Виктория - [9]
— Вот именно про это и говорил великий равин-каббалист.
— Учи со своим каббалистом Тору, а девочку не трогай. Что она тебе такого сделала?
— А ты взгляни на ее платье, у нее вон ноги чуть ли не до коленок голые!
— И из-за этого две зимы нет дождей? Да не смеши ты меня! А ты, что такого преступного сделал ты, что у тебя сердце больное? Уж не будем о другой болезни, которая всего тебя сожрала. У тебя красавица дочка, и если эти идиоты турки тащат наших парней в армию, так точно не из-за платья Мирьям!
— А Эзра? — продолжал страдать Йегуда.
— Господи ты Боже, а он-то чем твоему раввину помешал?
— Рав будто про него и говорил.
— Он учится в школе Альянса[10], благослови его Бог, — сказала Азиза с гордостью, — единственный ученик во всем переулке.
— Как будто перед собой его и видел! Пейсы сбрил и вместо Торы учит язык богохульников.
— Да их всех просто зависть грызет.
— Женщина! — вскипел Йегуда. — Раввин — он святой человек.
— Упаси меня Боже от таких святых. Иаков из-за засухи послал своих сыновей в Египет. Голод был еще до того, как изобрели французский язык, и перед тем, как создали Альянс. Люди помирали с голоду, еще когда женщины одевались во все черное, как бедуинки. Скажи своему раввину, пусть займется молитвами, а нас оставит в покое.
— Ну, говори с женщинами! — вздохнул Йегуда.
Азиза вспыхнула. Еле-еле сдерживалась, чтобы его не оскорбить.
— Ну поглядите, кто о женщинах-то заговорил!
Его уже заливал холодный пот, и давление в груди нарастало, он старался успокоиться и поступить с ней по справедливости, думать про ее преданность и нежность, но помнил только собственное мужское бессилие и ее шуточки на этот счет. И в нем взыграла злость.
— Убирайся! — крикнул ей задыхаясь.
Она передернула плечами и усмехнулась. И из-за полноты оперлась руками, когда вставала с циновки. Здоровая была, с крепким аппетитом и знала, что все еще красива в глазах мужчин.
— Осталось немножко кахи[11], пойду разогрею тебе штучку.
— Не нужно мне от тебя никаких кахи.
— Ох ты Боже мой! — надула она щеки. — А ты, Эзра, хочешь?
Эзра спускался по лестнице, рассеянно уплетая промасленную кахи, на которой переливались крошечными алмазиками крупинки сахара.

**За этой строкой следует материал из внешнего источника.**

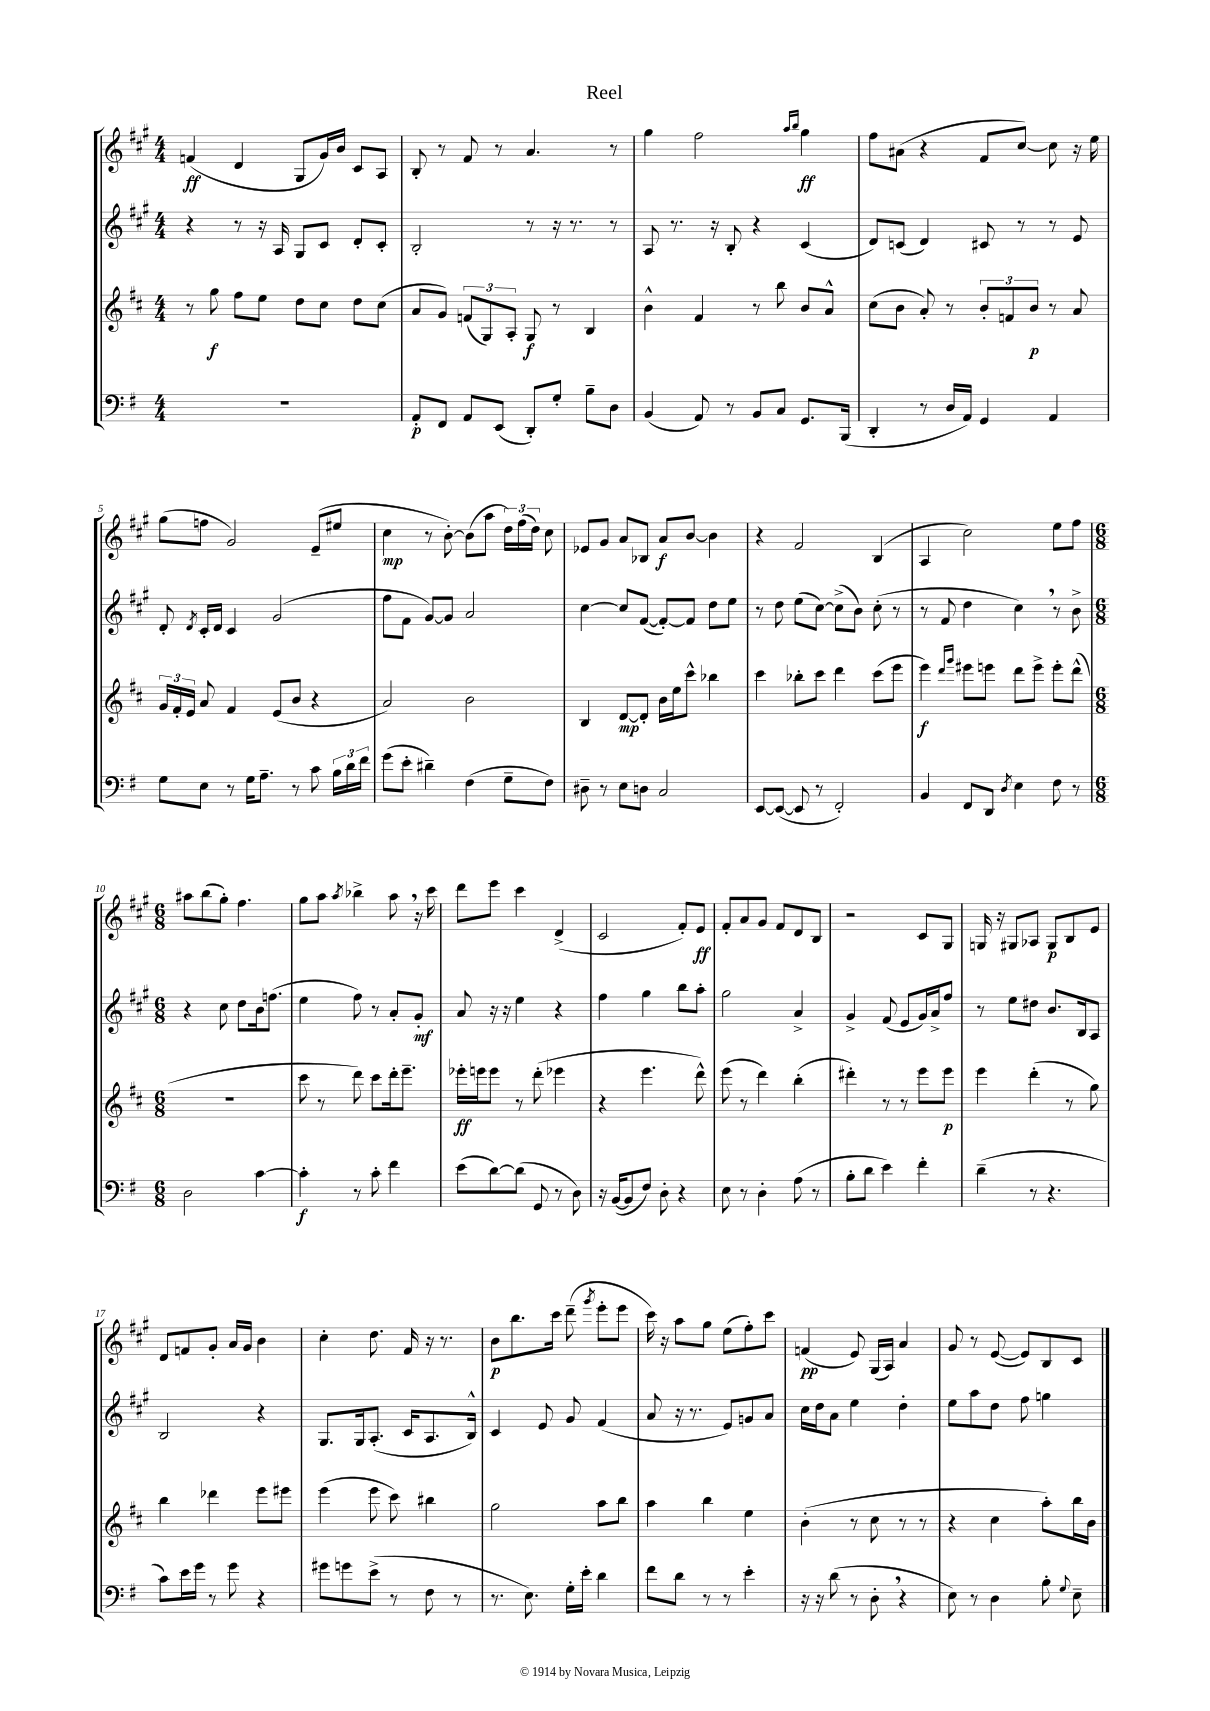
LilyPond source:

\header { title = "Reel" }
<<
\new StaffGroup <<
\new Staff = "s0" {
    \clef treble \key a \major \numericTimeSignature \time 4/4
    \autoBeamOff f'4\ff( d'4 gis8[ gis'16) b'16] cis'8[ a8] |
    b8-. r8 fis'8 r8 a'4. r8 |
    gis''4 fis''2 \grace { a''16[ b''16] } gis''4\ff |
    fis''8[ ais'8]( r4 fis'8[ cis''8]~) cis''8 r16 e''16 |
    gis''8[( f''8] gis'2) e'8[--( eis''8] |
    cis''4\mp r8 b'8~-.) b'8[( a''8] \tuplet 3/2 { d''16[) fis''16( d''16]) } cis''8 |
    ees'8[ gis'8] a'8[ bes8] a'8[\f b'8]~ b'4 |
    r4 fis'2 b4( |
    a4 cis''2) e''8[ fis''8] |
    \numericTimeSignature \time 6/8 ais''8[ b''8( gis''8]-.) fis''4. |
    gis''8[ a''8] \acciaccatura { a''8 } bes''4-> a''8 \breathe r16 cis'''16 |
    d'''8[ e'''8] cis'''4 d'4->( |
    cis'2 fis'8[-.) e'8]\ff |
    fis'8[-. a'8 gis'8] fis'8[ d'8 b8] |
    r2 cis'8[ gis8] |
    g16 r16 gis8[ aes8] gis8[\p b8 e'8] |
    d'8[ f'8 gis'8]-. a'16[ gis'16] b'4 |
    cis''4-. d''8. fis'16 r16 r8. |
    b'8[\p b''8. cis'''16] d'''8--( \acciaccatura { gis'''8 } e'''8[-. e'''8] |
    cis'''16) r16 a''8[ gis''8] e''8[( fis''8-.) cis'''8] |
    f'4\pp( e'8) gis16[( a16]) a'4 |
    gis'8 r8 e'8~( e'8[) b8 cis'8] \bar "|." |
}
\new Staff = "s1" {
    \clef treble \key a \major \numericTimeSignature \time 4/4
    \autoBeamOff r4 r8 r16 a16 gis8[ cis'8] d'8[-. cis'8]-. |
    b2-. r8 r16 r8. r8 |
    a8 r8. r16 b8-. r4 cis'4( |
    d'8[) c'8]( d'4) cis'8 r8 r8 e'8 |
    d'8-. \acciaccatura { d'8 } cis'16[-. d'16] cis'4 gis'2( |
    fis''8[ fis'8] gis'8[~) gis'8] a'2 |
    cis''4~ cis''8[ fis'8]~( fis'8[~-.) fis'8] d''8[ e''8] |
    r8 d''8 e''8[( cis''8]~) cis''8[->( b'8]) cis''8-.( r8 |
    r8 fis'8 d''4 cis''4) \breathe r8 b'8-> |
    \numericTimeSignature \time 6/8 r4 cis''8 d''8[ b'16 f''8.]( |
    e''4 fis''8) r8 a'8[-. gis'8]-.\mf |
    a'8 r16 r16 e''4 r4 |
    fis''4 gis''4 b''8[ a''8]-. |
    gis''2 a'4-> |
    gis'4-> fis'8( e'8[ gis'16) a'16-> fis''8] |
    r8 e''8[ dis''8] b'8.[ b16 a8] |
    b2 r4 |
    gis8.[ gis16 a8.]-.( cis'16[ a8. b16]-^) |
    cis'4 e'8 gis'8 fis'4( |
    a'8 r16 r8. e'8[) g'8 a'8] |
    cis''16[ d''16 a'8] e''4 d''4-. |
    e''8[ a''8 d''8] fis''8 g''4 \bar "|." |
}
\new Staff = "s2" {
    \clef treble \key d \major \numericTimeSignature \time 4/4
    \autoBeamOff r8 g''8\f fis''8[ e''8] d''8[ cis''8] d''8[ cis''8]( |
    a'8[ g'8]) \tuplet 3/2 { f'8[( g8) a8]-. } g8\f r8 b4 |
    b'4-^ fis'4 r8 b''8 b'8[ a'8]-^ |
    cis''8[( b'8] a'8-.) r8 \tuplet 3/2 { b'8[-. f'8 b'8]\p } r8 a'8 |
    \tuplet 3/2 { g'16[ fis'16-. e'16] } a'8 fis'4 e'8[( b'8] r4 |
    a'2) b'2 |
    b4 d'8[~\mp d'8]-. b'16[ e''16 cis'''8]-^ bes''4 |
    cis'''4 bes''8[-. cis'''8] d'''4 cis'''8[( e'''8] |
    e'''4\f) \grace { d'''16[ g'''16] } eis'''8[ e'''8] d'''8[ e'''8]-> e'''8[-. d'''8]-^( |
    \numericTimeSignature \time 6/8 r2. |
    cis'''8 r8 d'''8) cis'''8[ d'''16-. e'''8.]-- |
    ees'''16[-.\ff e'''16 e'''8] r8 d'''8-.( ees'''4 |
    r4 e'''4. d'''8-^) |
    e'''8( r8 d'''4) b''4-.( |
    dis'''4-.) r8 r8 e'''8[ e'''8]\p |
    e'''4 d'''4-.( r8 g''8) |
    b''4 des'''4 e'''8[ eis'''8] |
    e'''4( e'''8 cis'''8) bis''4 |
    g''2 a''8[ b''8] |
    a''4 b''4 e''4 |
    b'4-.( r8 cis''8 r8 r8 |
    r4 cis''4 a''8[-.) b''16 b'16] \bar "|." |
}
\new Staff = "s3" {
    \clef bass \key g \major \numericTimeSignature \time 4/4
    \autoBeamOff r1 |
    a,8[-.\p fis,8] a,8[ e,8]( d,8[-.) g8]-. b8[-- d8] |
    b,4( a,8) r8 b,8[ c8] g,8.[ b,,16]( |
    d,4-. r8 d16[ a,16]) g,4 a,4 |
    g8[ e8] r8 g16[ a8.]-- r8 c'8 \tuplet 3/2 { b16[ d'16 fis'16] } |
    g'8[( e'8]-. dis'4--) fis4( g8[-- fis8]) |
    dis8-- r8 e8[ d8] c2 |
    e,8[~ e,8]~( e,8 r8 fis,2-.) |
    b,4 fis,8[ d,8] \acciaccatura { d8 } e4 fis8 r8 |
    \numericTimeSignature \time 6/8 d2 c'4~ |
    c'4-.\f r8 c'8-. fis'4 |
    e'8[( d'8~) d'8]( g,8 r8 d8) |
    r16 b,16[~( b,8 fis8]) d8-. r4 |
    e8 r8 d4-. a8( r8 |
    b8[-. d'8] e'4) fis'4-. |
    d'4--( r8 r4. |
    c'8[) e'16 g'16] r8 g'8 r4 |
    gis'8[ g'8 e'8]->( r8 fis8 r8 |
    r8. e8.) g16[-. e'16]-. d'4 |
    fis'8[ d'8] r8 r8 e'4-. |
    r16 r16 d'8( r8 d8-. \breathe r4 |
    e8) r8 d4 b8-. \appoggiatura { g8 } e8-- \bar "|." |
}
>>
>>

С тех пор как уехал Рафаэль, Двор для него стал пустыней. При виде своей двоюродной родни, сгрудившейся у входа в кухню, он в переулок идти передумал, а, усевшись возле этой будто окаменевшей группы, весело заулыбался:
— Ну, кому слабо куснуть?
Глаза их блеснули, но не вызвался никто, потому что Эзра еще не назначил цену. Они с пеленок знали, что на все своя цена. Двое мальчишек готовы были за кусочек сладкой, промасленной кахи дать Эзре потянуть себя за ухо или десять раз прокатить его на спине по всему двору. Несколько недель назад, когда дули сумасшедшие ветры, Ашер перепрыгнул над пропастью их переулка — с крыши дома Шауля-Лоточника на крышу дома Кривого Кадури — все за тарелку кубэ[12]. По их понятиям, Эзра был не садист, а просто человек, у которого всего вдоволь, — таким все прощается, лишь бы цену назвали заранее. Эзра сгреб руками головки двух детишек, тех, кто поближе к нему:
— Кому слабо забраться в комнату к Нуне Нуну и лежать у нее под кроватью, пока не увидит, кто на нее залез? — А пальцы все держали над их черными чубами кахи, источавшую сладчайший аромат.
Дети сглотнули слюну.
— А кахи? — уточнил низкорослый смуглый Ашер.
— Вся будет твоя, целиком.
— Давай сейчас.
— Нашел дурака!
Сделка не состоялась, и удовольствия ни одна сторона не получила, ни голодные дети, ни Эзра, который стоял и пустыми глазами обозревал скучный Двор. Без всякого вдохновения он доел свою кахи, уже показавшуюся ему совершенно безвкусной. Самый младший набросился на его пустую руку и стал жадно облизывать пальцы, покрытые сладким соком, даже кожу между ними не забыл, даже все, что под ногтями. Эзра от отвращения усмехнулся смущенно, как человек из-за собаки, которая онанирует, обхватив его ногу.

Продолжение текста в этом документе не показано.